Thursday, November 02, 2006

Rockettes

This morning when I came downstairs there was a centipede in the sink on the black lid of my thermos mug. I screamed. This will encourage me to do the dishes before bed. Centipedes, I have discovered, love water as much as I do, but this is about all we have in common. If Radio City Music Hall had a centipede perform they wouldn’t have to hire the Rockettes. But they’d have to give out very powerful binoculars to the members of the audience. My grandmother took me to the Radio City Christmas show when I was five. I was fascinated by the infinity of legs. I wanted to grow up to be a Rockette! My mother had other plans for me.

Grandmother Sophie had a vanity covered completely with mirrors. The most fascinating part was the box of mirror that was located where the chair would fit into the desk.

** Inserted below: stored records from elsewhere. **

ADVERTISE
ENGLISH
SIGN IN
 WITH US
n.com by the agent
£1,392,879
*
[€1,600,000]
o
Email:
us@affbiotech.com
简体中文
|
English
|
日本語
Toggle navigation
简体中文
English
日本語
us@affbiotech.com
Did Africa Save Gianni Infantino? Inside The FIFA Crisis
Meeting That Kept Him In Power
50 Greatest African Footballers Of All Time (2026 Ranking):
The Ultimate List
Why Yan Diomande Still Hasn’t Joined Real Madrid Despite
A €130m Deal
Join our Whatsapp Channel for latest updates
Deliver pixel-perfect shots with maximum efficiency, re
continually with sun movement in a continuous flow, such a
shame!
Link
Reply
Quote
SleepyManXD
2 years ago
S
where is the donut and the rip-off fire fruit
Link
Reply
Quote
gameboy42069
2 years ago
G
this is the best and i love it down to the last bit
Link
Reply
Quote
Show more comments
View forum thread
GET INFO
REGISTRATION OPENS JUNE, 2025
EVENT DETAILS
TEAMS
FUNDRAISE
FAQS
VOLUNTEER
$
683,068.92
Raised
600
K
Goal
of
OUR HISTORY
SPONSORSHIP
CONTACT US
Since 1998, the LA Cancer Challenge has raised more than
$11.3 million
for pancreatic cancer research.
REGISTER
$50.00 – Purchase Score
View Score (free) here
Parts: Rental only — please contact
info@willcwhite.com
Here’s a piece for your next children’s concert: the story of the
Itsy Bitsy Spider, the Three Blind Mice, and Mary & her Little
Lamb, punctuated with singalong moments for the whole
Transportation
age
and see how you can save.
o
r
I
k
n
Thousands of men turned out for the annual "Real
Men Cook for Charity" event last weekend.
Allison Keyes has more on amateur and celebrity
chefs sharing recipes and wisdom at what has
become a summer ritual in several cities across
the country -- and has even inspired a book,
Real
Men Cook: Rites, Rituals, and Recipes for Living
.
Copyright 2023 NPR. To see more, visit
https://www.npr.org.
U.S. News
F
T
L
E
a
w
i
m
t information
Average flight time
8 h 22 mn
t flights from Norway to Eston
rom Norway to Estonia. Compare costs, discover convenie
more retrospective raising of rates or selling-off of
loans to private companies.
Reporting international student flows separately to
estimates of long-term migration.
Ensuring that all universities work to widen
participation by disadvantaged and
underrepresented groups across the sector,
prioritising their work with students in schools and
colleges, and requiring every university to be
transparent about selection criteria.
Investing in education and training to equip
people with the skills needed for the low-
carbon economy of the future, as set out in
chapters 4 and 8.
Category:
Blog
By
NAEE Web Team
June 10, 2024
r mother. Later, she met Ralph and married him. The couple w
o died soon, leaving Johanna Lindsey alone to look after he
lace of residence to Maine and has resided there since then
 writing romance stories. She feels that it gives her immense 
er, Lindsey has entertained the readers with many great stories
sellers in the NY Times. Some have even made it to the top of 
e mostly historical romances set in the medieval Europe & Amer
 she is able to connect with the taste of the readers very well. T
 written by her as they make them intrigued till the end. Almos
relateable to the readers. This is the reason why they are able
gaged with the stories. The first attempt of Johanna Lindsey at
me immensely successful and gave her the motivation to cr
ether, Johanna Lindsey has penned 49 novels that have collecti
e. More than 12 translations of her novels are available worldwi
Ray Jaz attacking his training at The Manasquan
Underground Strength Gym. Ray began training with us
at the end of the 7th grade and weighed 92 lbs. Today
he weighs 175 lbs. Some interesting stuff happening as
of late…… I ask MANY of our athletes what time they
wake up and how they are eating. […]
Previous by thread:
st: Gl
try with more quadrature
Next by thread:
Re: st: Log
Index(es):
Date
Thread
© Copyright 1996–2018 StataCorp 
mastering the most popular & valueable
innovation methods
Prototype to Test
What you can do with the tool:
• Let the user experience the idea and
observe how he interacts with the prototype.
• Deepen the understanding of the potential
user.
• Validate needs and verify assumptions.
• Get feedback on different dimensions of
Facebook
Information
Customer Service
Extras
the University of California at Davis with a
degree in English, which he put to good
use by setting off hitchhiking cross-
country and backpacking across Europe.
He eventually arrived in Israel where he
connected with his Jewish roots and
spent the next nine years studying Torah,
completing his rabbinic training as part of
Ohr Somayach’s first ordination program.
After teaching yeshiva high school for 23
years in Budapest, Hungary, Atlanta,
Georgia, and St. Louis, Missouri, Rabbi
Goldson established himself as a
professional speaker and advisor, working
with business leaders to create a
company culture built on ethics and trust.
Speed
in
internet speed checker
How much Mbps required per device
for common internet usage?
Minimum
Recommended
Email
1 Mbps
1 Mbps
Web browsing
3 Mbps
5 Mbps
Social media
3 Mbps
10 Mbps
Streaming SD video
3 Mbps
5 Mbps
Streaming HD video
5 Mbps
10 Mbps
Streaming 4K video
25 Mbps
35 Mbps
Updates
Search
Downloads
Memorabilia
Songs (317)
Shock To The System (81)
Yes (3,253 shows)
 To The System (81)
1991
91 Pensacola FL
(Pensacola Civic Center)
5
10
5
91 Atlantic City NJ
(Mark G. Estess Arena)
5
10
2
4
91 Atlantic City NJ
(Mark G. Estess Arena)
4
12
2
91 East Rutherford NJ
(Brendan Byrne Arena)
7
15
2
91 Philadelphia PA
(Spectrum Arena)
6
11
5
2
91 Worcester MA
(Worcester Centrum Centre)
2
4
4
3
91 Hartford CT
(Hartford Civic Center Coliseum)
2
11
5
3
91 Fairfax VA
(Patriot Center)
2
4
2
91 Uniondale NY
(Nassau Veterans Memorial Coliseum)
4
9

My sister and I would kneel down on the carpet and squish ourselves into the mirrored box together and play for hours, clapping and turning our heads, looking at the infinitely repeated reflections of ourselves. The vanity drawers were made of mirror too. I would open them and find combs, hair nets, pink foam curlers, hard plastic curlers, bobby pins, heavy bejeweled pinch-on earrings, screw-on earrings, a million lipsticks, nail polish of all shades, eyebrow pencils, emery boards, more lipsticks, more bobby pins. I was fascinated by the earrings. The pinch ones hurt and the screw-on ones had to be so tight to stay on my six-year-old earlobes that they hurt too. Forget that! The infinity mirror box really was the best part. We’d be in there clapping and moving, watch our synchronized reflection, just like the Rockettes.

Grandpa Nat would open the window, even in mid-January, and lay down on the floor in the three-foot-square of sun while holding a reflector under his chin. He’d wear white plastic eye cups over his eyes. He was sunbathing. He loved how his blue eyes would pop when he was suntanned. He’d always accentuate his bright-eyed look by wearing a blue dress shirt. When Grandma would take us down in the elevator and out under the boardwalk to the beach, Grandpa would either nosh or sunbathe or stay at the window with his binoculars and watch the millions of bikini-clad girls from the sixth floor.